Directions for this task => All of the data below should come back exactly as written, minus its images.

——

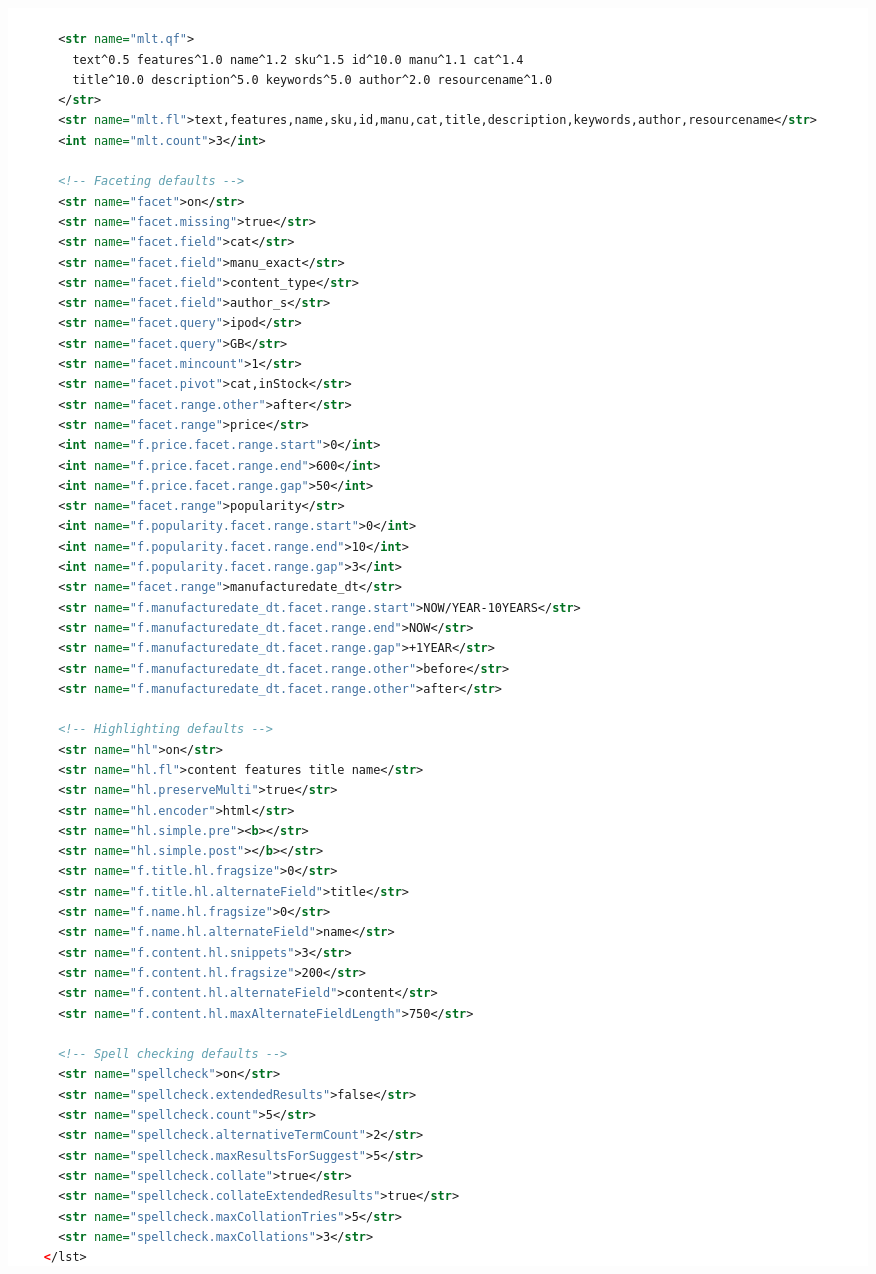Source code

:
 ```xml

       <str name="mlt.qf">
         text^0.5 features^1.0 name^1.2 sku^1.5 id^10.0 manu^1.1 cat^1.4
         title^10.0 description^5.0 keywords^5.0 author^2.0 resourcename^1.0
       </str>
       <str name="mlt.fl">text,features,name,sku,id,manu,cat,title,description,keywords,author,resourcename</str>
       <int name="mlt.count">3</int>

       <!-- Faceting defaults -->
       <str name="facet">on</str>
       <str name="facet.missing">true</str>
       <str name="facet.field">cat</str>
       <str name="facet.field">manu_exact</str>
       <str name="facet.field">content_type</str>
       <str name="facet.field">author_s</str>
       <str name="facet.query">ipod</str>
       <str name="facet.query">GB</str>
       <str name="facet.mincount">1</str>
       <str name="facet.pivot">cat,inStock</str>
       <str name="facet.range.other">after</str>
       <str name="facet.range">price</str>
       <int name="f.price.facet.range.start">0</int>
       <int name="f.price.facet.range.end">600</int>
       <int name="f.price.facet.range.gap">50</int>
       <str name="facet.range">popularity</str>
       <int name="f.popularity.facet.range.start">0</int>
       <int name="f.popularity.facet.range.end">10</int>
       <int name="f.popularity.facet.range.gap">3</int>
       <str name="facet.range">manufacturedate_dt</str>
       <str name="f.manufacturedate_dt.facet.range.start">NOW/YEAR-10YEARS</str>
       <str name="f.manufacturedate_dt.facet.range.end">NOW</str>
       <str name="f.manufacturedate_dt.facet.range.gap">+1YEAR</str>
       <str name="f.manufacturedate_dt.facet.range.other">before</str>
       <str name="f.manufacturedate_dt.facet.range.other">after</str>

       <!-- Highlighting defaults -->
       <str name="hl">on</str>
       <str name="hl.fl">content features title name</str>
       <str name="hl.preserveMulti">true</str>
       <str name="hl.encoder">html</str>
       <str name="hl.simple.pre"><b></str>
       <str name="hl.simple.post"></b></str>
       <str name="f.title.hl.fragsize">0</str>
       <str name="f.title.hl.alternateField">title</str>
       <str name="f.name.hl.fragsize">0</str>
       <str name="f.name.hl.alternateField">name</str>
       <str name="f.content.hl.snippets">3</str>
       <str name="f.content.hl.fragsize">200</str>
       <str name="f.content.hl.alternateField">content</str>
       <str name="f.content.hl.maxAlternateFieldLength">750</str>

       <!-- Spell checking defaults -->
       <str name="spellcheck">on</str>
       <str name="spellcheck.extendedResults">false</str>
       <str name="spellcheck.count">5</str>
       <str name="spellcheck.alternativeTermCount">2</str>
       <str name="spellcheck.maxResultsForSuggest">5</str>
       <str name="spellcheck.collate">true</str>
       <str name="spellcheck.collateExtendedResults">true</str>
       <str name="spellcheck.maxCollationTries">5</str>
       <str name="spellcheck.maxCollations">3</str>
     </lst>
```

——

Problem solution =>
Source code

:
 ```xml

       <str name="mlt.qf">
         text^0.5 features^1.0 name^1.2 sku^1.5 id^10.0 manu^1.1 cat^1.4
         title^10.0 description^5.0 keywords^5.0 author^2.0 resourcename^1.0
       </str>
       <str name="mlt.fl">text,features,name,sku,id,manu,cat,title,description,keywords,author,resourcename</str>
       <int name="mlt.count">3</int>

       <!-- Faceting defaults -->
       <str name="facet">on</str>
       <str name="facet.missing">true</str>
       <str name="facet.field">cat</str>
       <str name="facet.field">manu_exact</str>
       <str name="facet.field">content_type</str>
       <str name="facet.field">author_s</str>
       <str name="facet.query">ipod</str>
       <str name="facet.query">GB</str>
       <str name="facet.mincount">1</str>
       <str name="facet.pivot">cat,inStock</str>
       <str name="facet.range.other">after</str>
       <str name="facet.range">price</str>
       <int name="f.price.facet.range.start">0</int>
       <int name="f.price.facet.range.end">600</int>
       <int name="f.price.facet.range.gap">50</int>
       <str name="facet.range">popularity</str>
       <int name="f.popularity.facet.range.start">0</int>
       <int name="f.popularity.facet.range.end">10</int>
       <int name="f.popularity.facet.range.gap">3</int>
       <str name="facet.range">manufacturedate_dt</str>
       <str name="f.manufacturedate_dt.facet.range.start">NOW/YEAR-10YEARS</str>
       <str name="f.manufacturedate_dt.facet.range.end">NOW</str>
       <str name="f.manufacturedate_dt.facet.range.gap">+1YEAR</str>
       <str name="f.manufacturedate_dt.facet.range.other">before</str>
       <str name="f.manufacturedate_dt.facet.range.other">after</str>

       <!-- Highlighting defaults -->
       <str name="hl">on</str>
       <str name="hl.fl">content features title name</str>
       <str name="hl.preserveMulti">true</str>
       <str name="hl.encoder">html</str>
       <str name="hl.simple.pre"><b></str>
       <str name="hl.simple.post"></b></str>
       <str name="f.title.hl.fragsize">0</str>
       <str name="f.title.hl.alternateField">title</str>
       <str name="f.name.hl.fragsize">0</str>
       <str name="f.name.hl.alternateField">name</str>
       <str name="f.content.hl.snippets">3</str>
       <str name="f.content.hl.fragsize">200</str>
       <str name="f.content.hl.alternateField">content</str>
       <str name="f.content.hl.maxAlternateFieldLength">750</str>

       <!-- Spell checking defaults -->
       <str name="spellcheck">on</str>
       <str name="spellcheck.extendedResults">false</str>
       <str name="spellcheck.count">5</str>
       <str name="spellcheck.alternativeTermCount">2</str>
       <str name="spellcheck.maxResultsForSuggest">5</str>
       <str name="spellcheck.collate">true</str>
       <str name="spellcheck.collateExtendedResults">true</str>
       <str name="spellcheck.maxCollationTries">5</str>
       <str name="spellcheck.maxCollations">3</str>
     </lst>
```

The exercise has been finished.